Fig. 7. Measured average value of the non-critical load power Po1,Po2 and Po3

.CONCLUSION:

A control scheme has been successfully developed and implemented for a group of electric springs. It enables individual electric springs to generate their mains voltage reference values according to their installation locations in the distribution lines and to work in co-operative manner, instead of fighting against one another, therefore allowing the electric springs to work in group to maximize their reactive power compensation effects for voltage regulation. The control method also leads to more evenly distribution of load power shedding among the non-critical loads. The attractive features of the control scheme have been successfully verified in an experimental smart grid setup.

With the droop control scheme,many electric springs of small VA ratings could be embedded into non-critical loads such as electric water heaters and refrigerators to form a new generation of smart loads that are adaptive to power grid with substantial penetration of renewable energy sources of distributed and intermittent nature. If many small electric springs are deployed in the power grid in a distributed manner, their collective voltage stabilizing efforts can be added together. Because the electric springs allow these smart loads to consume power following the varying profile of intermittent renewable energy sources, they have the potential to solve the stability problems arising from the intermittent nature of renewable energy sources and ensure that the load demand will follow power generation, which is the new control paradigm for future smart grid. Since the electric appliances embedded with the electric springs can share load shedding automatically, this approach should be more consumer-friendly when compared with the on-off control of electric appliances.
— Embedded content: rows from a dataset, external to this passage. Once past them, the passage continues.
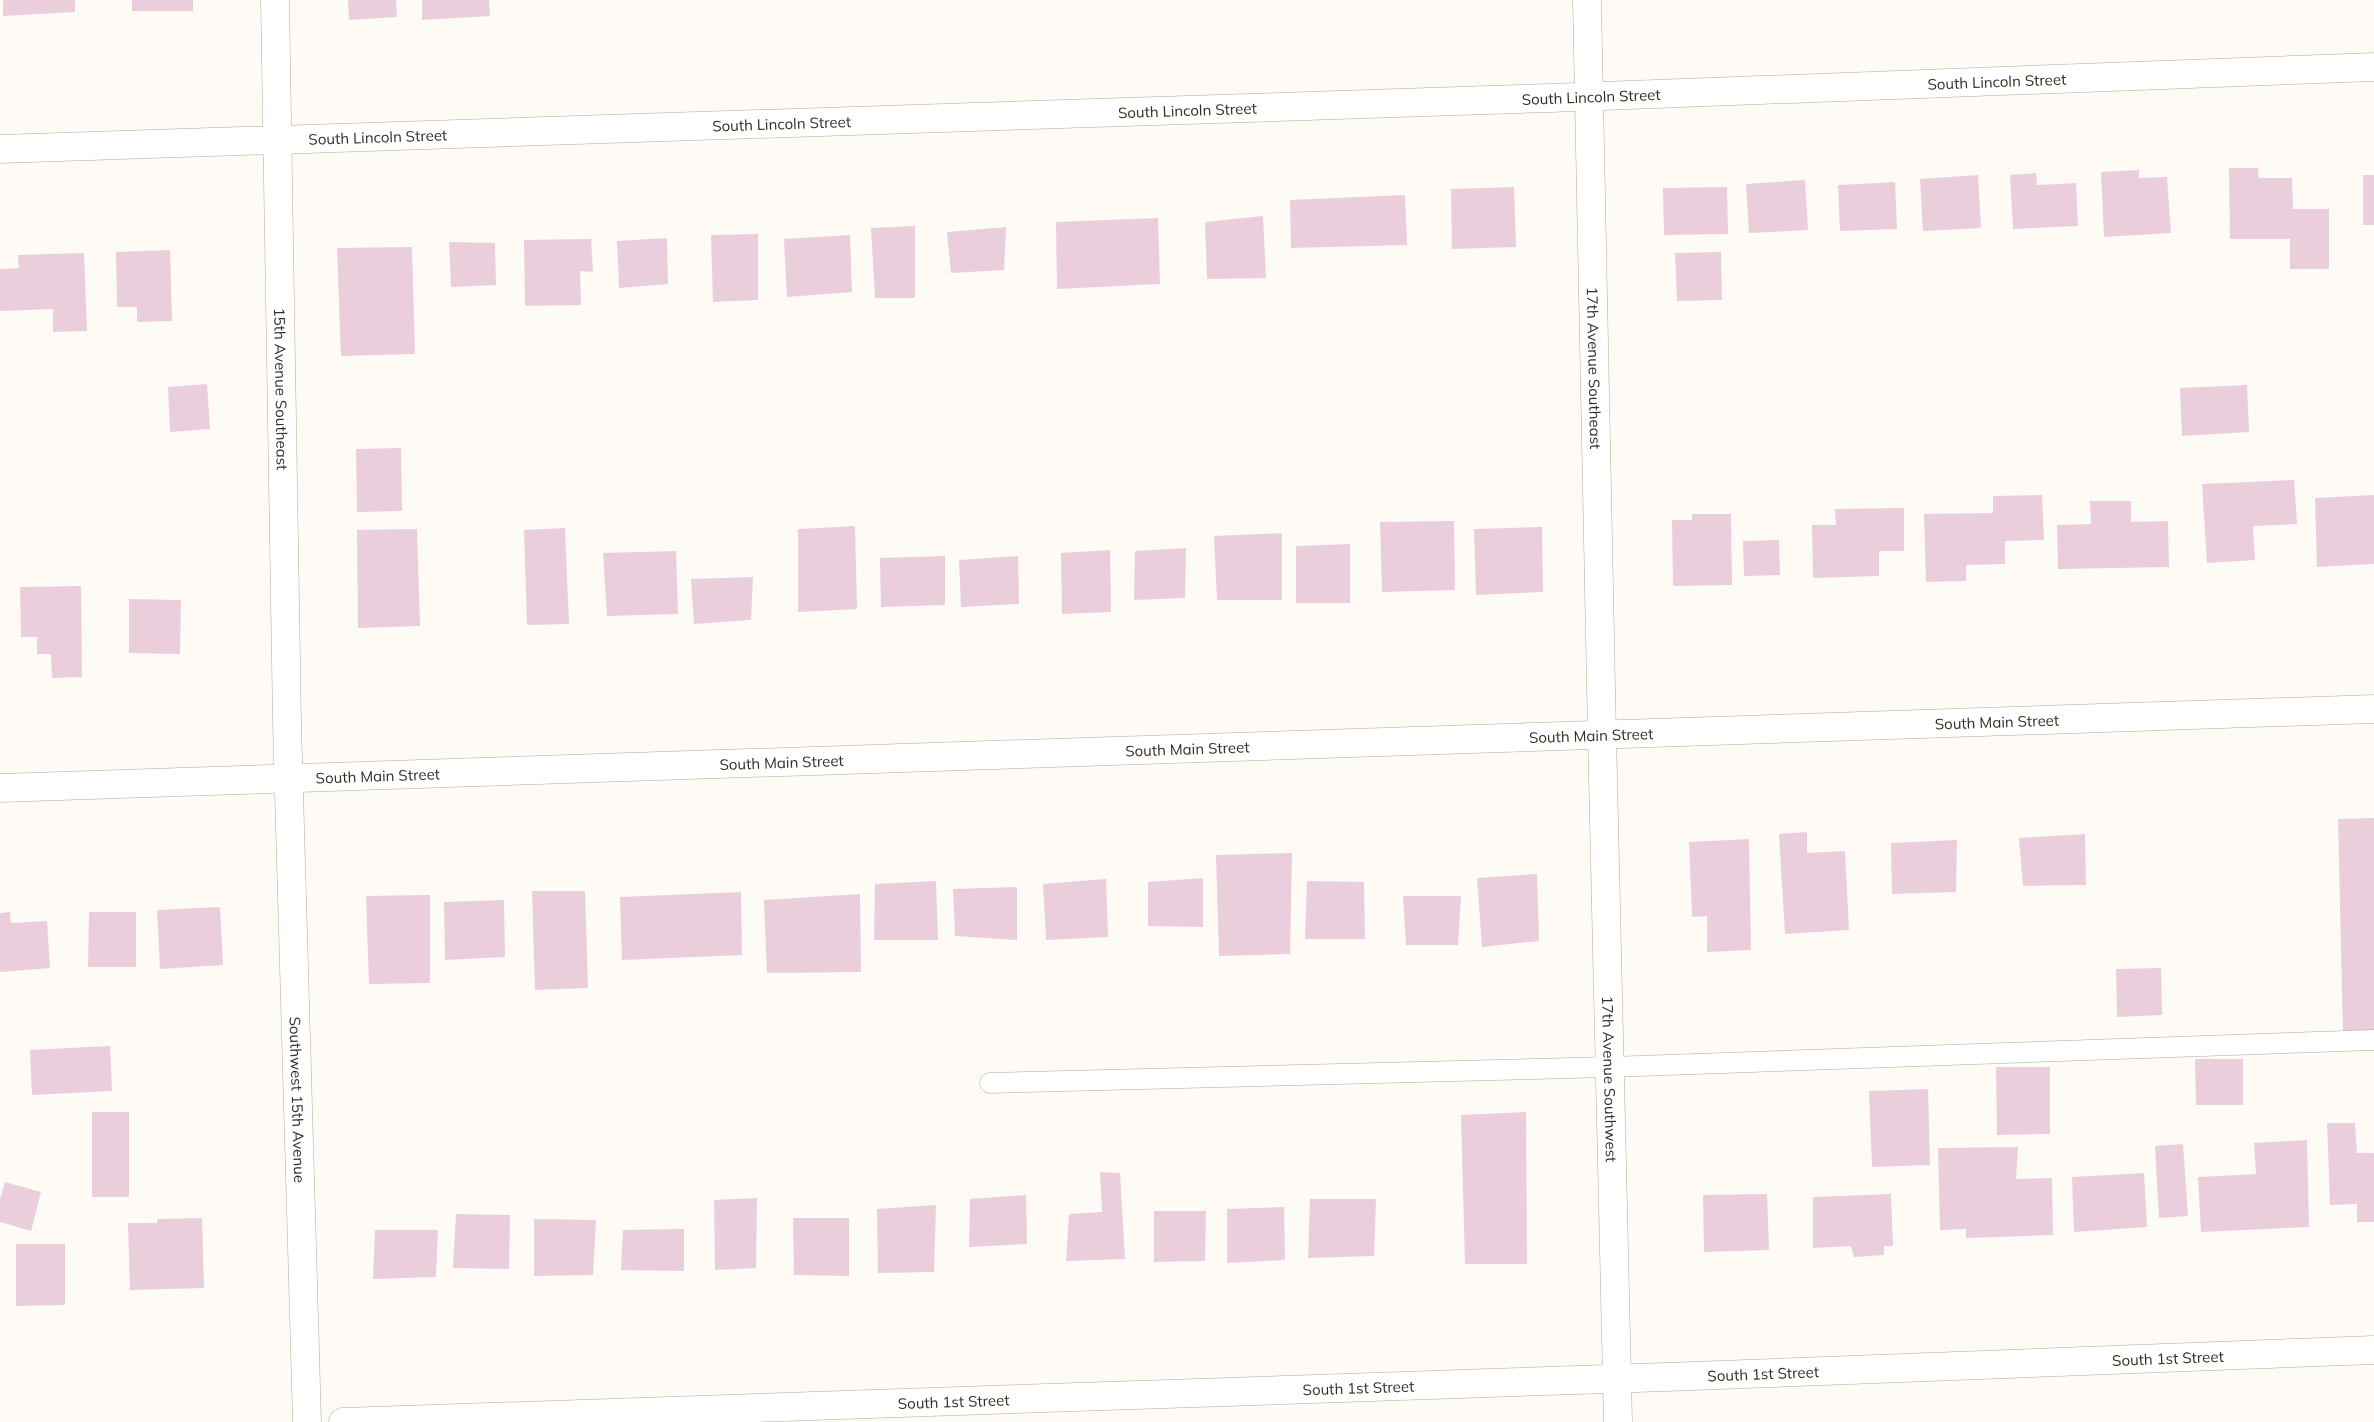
<svg xmlns="http://www.w3.org/2000/svg" width="2374" height="1422" viewBox="0 0 2374 1422" font-family="Mulish,sans-serif">
<rect width="100%" height="100%" fill="#fefbf6"/>
<g fill="#eacedc">
<polygon points="3,0 75,0 75,12 3,16"/>
<rect x="132" y="0" width="61" height="11"/>
<polygon points="348,0 396,0 397,17 349,20"/>
<polygon points="422,0 489,0 490,16 422,20"/>
<polygon points="2229,168 2258,168 2259,178 2292,178 2293,209 2329,209 2329,269 2290,269 2290,239 2230,239"/>
<polygon points="2139,170 2139,178 2167,177 2171,233 2104,237 2101,172"/>
<polygon points="2036,173 2037,185 2076,183 2078,226 2013,229 2010,175"/>
<polygon points="1978,175 1981,228 1923,231 1920,179"/>
<rect x="2363" y="175" width="11" height="50"/>
<polygon points="1805,180 1808,230 1749,233 1746,184"/>
<polygon points="1895,182 1897,229 1840,231 1838,185"/>
<polygon points="1514,187 1516,247 1452,249 1451,189"/>
<polygon points="1727,187 1728,234 1664,235 1663,188"/>
<polygon points="1405,195 1407,245 1291,248 1290,200"/>
<polygon points="1263,216 1266,278 1207,279 1205,222"/>
<polygon points="1158,218 1160,284 1057,289 1056,222"/>
<polygon points="915,226 915,298 875,298 871,228"/>
<polygon points="1006,227 1004,270 951,273 947,232"/>
<polygon points="758,234 758,300 713,302 711,235"/>
<polygon points="850,235 852,292 787,297 784,239"/>
<polygon points="667,238 668,284 619,288 617,241"/>
<polygon points="591,239 593,272 580,271 581,305 525,306 524,240"/>
<polygon points="449,242 495,243 496,285 451,287"/>
<polygon points="412,247 415,354 341,356 337,248"/>
<polygon points="170,250 172,321 137,322 137,307 117,307 116,252"/>
<polygon points="1721,252 1722,300 1677,301 1675,253"/>
<polygon points="84,253 87,331 53,332 53,309 0,311 0,269 19,268 18,255"/>
<polygon points="207,384 210,429 170,432 168,387"/>
<polygon points="2247,385 2249,432 2182,436 2180,388"/>
<polygon points="401,448 402,511 357,512 356,449"/>
<polygon points="2294,480 2297,524 2253,526 2255,560 2207,563 2202,484"/>
<polygon points="2042,495 2044,540 2005,541 2005,564 1966,565 1966,581 1926,582 1924,514 1993,513 1993,496"/>
<polygon points="2374,495 2374,564 2317,567 2315,498"/>
<polygon points="2090,501 2131,501 2131,522 2168,521 2169,567 2058,569 2057,525 2091,524"/>
<polygon points="1904,508 1904,551 1879,551 1879,576 1813,578 1812,525 1836,525 1835,509"/>
<polygon points="1692,514 1731,514 1732,585 1673,586 1672,520 1692,520"/>
<polygon points="1454,521 1455,590 1382,592 1380,522"/>
<polygon points="855,526 857,609 798,612 798,529"/>
<polygon points="1542,527 1543,592 1476,595 1474,529"/>
<polygon points="565,528 569,624 527,625 524,530"/>
<polygon points="417,529 420,626 358,628 357,530"/>
<polygon points="1282,533 1282,600 1217,600 1214,536"/>
<polygon points="1779,540 1780,575 1744,576 1743,541"/>
<polygon points="1350,544 1350,603 1296,603 1296,546"/>
<polygon points="1186,548 1185,598 1134,600 1135,551"/>
<polygon points="1110,550 1111,612 1062,614 1061,553"/>
<polygon points="676,551 678,614 607,616 603,553"/>
<polygon points="945,556 945,605 881,607 880,558"/>
<polygon points="1018,556 1019,604 961,607 959,560"/>
<polygon points="753,577 751,620 694,624 691,579"/>
<polygon points="81,586 82,677 52,678 51,654 37,654 37,637 21,637 20,587"/>
<polygon points="129,599 181,600 180,654 129,653"/>
<polygon points="2374,818 2374,1032 2343,1033 2338,819"/>
<polygon points="1807,832 1807,853 1845,851 1849,930 1785,934 1779,834"/>
<polygon points="2085,834 2086,885 2023,886 2019,838"/>
<polygon points="1749,839 1751,950 1707,952 1707,916 1692,917 1689,842"/>
<polygon points="1957,840 1956,892 1892,894 1891,843"/>
<polygon points="1292,853 1290,954 1219,956 1216,855"/>
<polygon points="1537,874 1539,941 1482,947 1477,878"/>
<polygon points="1203,878 1203,927 1148,926 1148,882"/>
<polygon points="1106,879 1108,937 1046,940 1043,884"/>
<polygon points="936,881 938,940 874,940 875,884"/>
<polygon points="1307,881 1364,882 1365,939 1305,939"/>
<polygon points="1017,887 1017,940 955,936 953,889"/>
<polygon points="532,891 585,891 588,988 535,990"/>
<polygon points="741,892 742,955 622,960 620,897"/>
<polygon points="860,894 861,972 767,973 764,900"/>
<polygon points="430,895 430,983 369,984 366,896"/>
<polygon points="1403,896 1461,896 1458,945 1406,945"/>
<polygon points="504,900 505,957 445,960 444,902"/>
<polygon points="220,907 223,965 160,969 157,910"/>
<polygon points="10,912 11,923 47,921 50,968 0,972 0,913"/>
<polygon points="89,912 136,912 136,967 88,967"/>
<polygon points="2161,968 2162,1015 2117,1017 2116,969"/>
<polygon points="110,1046 112,1091 32,1095 30,1050"/>
<polygon points="2195,1059 2243,1059 2243,1105 2196,1105"/>
<polygon points="1996,1067 2050,1067 2050,1134 1997,1135"/>
<polygon points="1928,1089 1930,1165 1872,1167 1869,1091"/>
<rect x="92" y="1112" width="37" height="85"/>
<polygon points="1526,1112 1527,1264 1465,1264 1461,1115"/>
<polygon points="2327,1123 2355,1123 2357,1153 2374,1153 2374,1222 2357,1222 2357,1204 2330,1205"/>
<polygon points="2307,1140 2309,1227 2201,1232 2198,1177 2256,1174 2254,1143"/>
<polygon points="2183,1144 2188,1216 2159,1218 2155,1146"/>
<polygon points="2018,1147 2016,1179 2052,1178 2053,1235 1966,1238 1966,1229 1940,1230 1938,1148"/>
<polygon points="1100,1172 1120,1173 1125,1259 1066,1261 1069,1214 1102,1212"/>
<polygon points="2144,1173 2147,1227 2074,1232 2072,1177"/>
<polygon points="5,1182 41,1192 31,1231 0,1222 0,1199"/>
<polygon points="1767,1194 1769,1250 1704,1252 1703,1195"/>
<polygon points="1891,1194 1893,1246 1884,1246 1884,1255 1854,1257 1851,1246 1813,1248 1813,1197"/>
<polygon points="1026,1195 1027,1244 969,1247 970,1199"/>
<polygon points="757,1198 756,1268 715,1270 714,1200"/>
<polygon points="1310,1199 1376,1199 1374,1256 1308,1258"/>
<polygon points="936,1205 934,1272 878,1273 877,1209"/>
<polygon points="1284,1207 1285,1260 1227,1263 1227,1209"/>
<polygon points="1154,1211 1206,1211 1205,1261 1154,1262"/>
<polygon points="456,1214 510,1215 509,1269 453,1268"/>
<polygon points="202,1218 204,1288 130,1290 128,1223 157,1223 157,1219"/>
<polygon points="793,1218 849,1218 849,1276 794,1275"/>
<polygon points="534,1219 596,1220 593,1275 534,1276"/>
<polygon points="684,1229 684,1271 621,1270 623,1230"/>
<polygon points="375,1230 438,1230 436,1277 373,1279"/>
<polygon points="16,1244 65,1244 65,1305 16,1306"/>
</g>
<g fill="none" stroke-linecap="round" stroke-linejoin="round">
<g stroke="#b8a792" stroke-width="21">
<polyline id="lane" points="990,1083 1610,1067 2374,1040"/>
</g>
<g stroke="#b8a792" stroke-width="29">
<g id="street">
<path id="s1" d="M275,0L287,722L307,1422"/>
<path id="s2" d="M0,149L1550,98L2374,67"/>
<path id="s3" d="M1602,735L1618,1422"/>
<path id="s4" d="M343,1422L1666,1377L2374,1350"/>
</g>
</g>
<g stroke="#b8a792" stroke-width="29">
<g id="secondary">
<path id="s5" d="M1587,0L1602,735"/>
<path id="s6" d="M0,788L2374,709"/>
</g>
</g>
<use href="#lane" stroke="#fff" stroke-width="20"/>
<use href="#street" stroke="#fff" stroke-width="28"/>
<use href="#secondary" stroke="#fff" stroke-width="28"/>
</g>
<g text-anchor="middle" dominant-baseline="central" stroke-width="4" stroke-linejoin="round" paint-order="stroke">
<g font-size="15" fill="#332d24" stroke="#fff">
<text stroke="none"><textPath href="#s2" startOffset="1998">South Lincoln Street</textPath></text>
<text stroke="none"><textPath href="#s2" startOffset="1592">South Lincoln Street</textPath></text>
<text stroke="none"><textPath href="#s2" startOffset="1188">South Lincoln Street</textPath></text>
<text stroke="none"><textPath href="#s2" startOffset="782">South Lincoln Street</textPath></text>
<text stroke="none"><textPath href="#s2" startOffset="378">South Lincoln Street</textPath></text>
<text stroke="none"><textPath href="#s5" startOffset="368">17th Avenue Southeast</textPath></text>
<text stroke="none"><textPath href="#s1" startOffset="389">15th Avenue Southeast</textPath></text>
<text stroke="none"><textPath href="#s6" startOffset="1998">South Main Street</textPath></text>
<text stroke="none"><textPath href="#s6" startOffset="1592">South Main Street</textPath></text>
<text stroke="none"><textPath href="#s6" startOffset="1188">South Main Street</textPath></text>
<text stroke="none"><textPath href="#s6" startOffset="782">South Main Street</textPath></text>
<text stroke="none"><textPath href="#s6" startOffset="378">South Main Street</textPath></text>
<text stroke="none"><textPath href="#s3" startOffset="344">17th Avenue Southwest</textPath></text>
<text stroke="none"><textPath href="#s1" startOffset="1100">Southwest 15th Avenue</textPath></text>
<text stroke="none"><textPath href="#s4" startOffset="1826">South 1st Street</textPath></text>
<text stroke="none"><textPath href="#s4" startOffset="1421">South 1st Street</textPath></text>
<text stroke="none"><textPath href="#s4" startOffset="1016">South 1st Street</textPath></text>
<text stroke="none"><textPath href="#s4" startOffset="611">South 1st Street</textPath></text>
</g>
</g>
</svg>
For example, shutting down refrigerators is intrusive and inconvenient to the consumers (and may involve consumers’ rights issues) and requires some forms of central control. Allowing many smart refrigerators to shed some load without being noticed and central control is more consumer- friendly.

The individual operations of the electric springs have previously been evaluated. The successful implementation of the droop control for 3 electric springs working as a group in a small distributed network in this study is a just a step forward to confirm that multiple electric springs can work together without ICT technology. The collective effects of electric springs and their capacity are new topics that deserve further investigations. Extensive simulation studies are needed to confirm the effectiveness of many such electric springs working together in a large-scale power system model.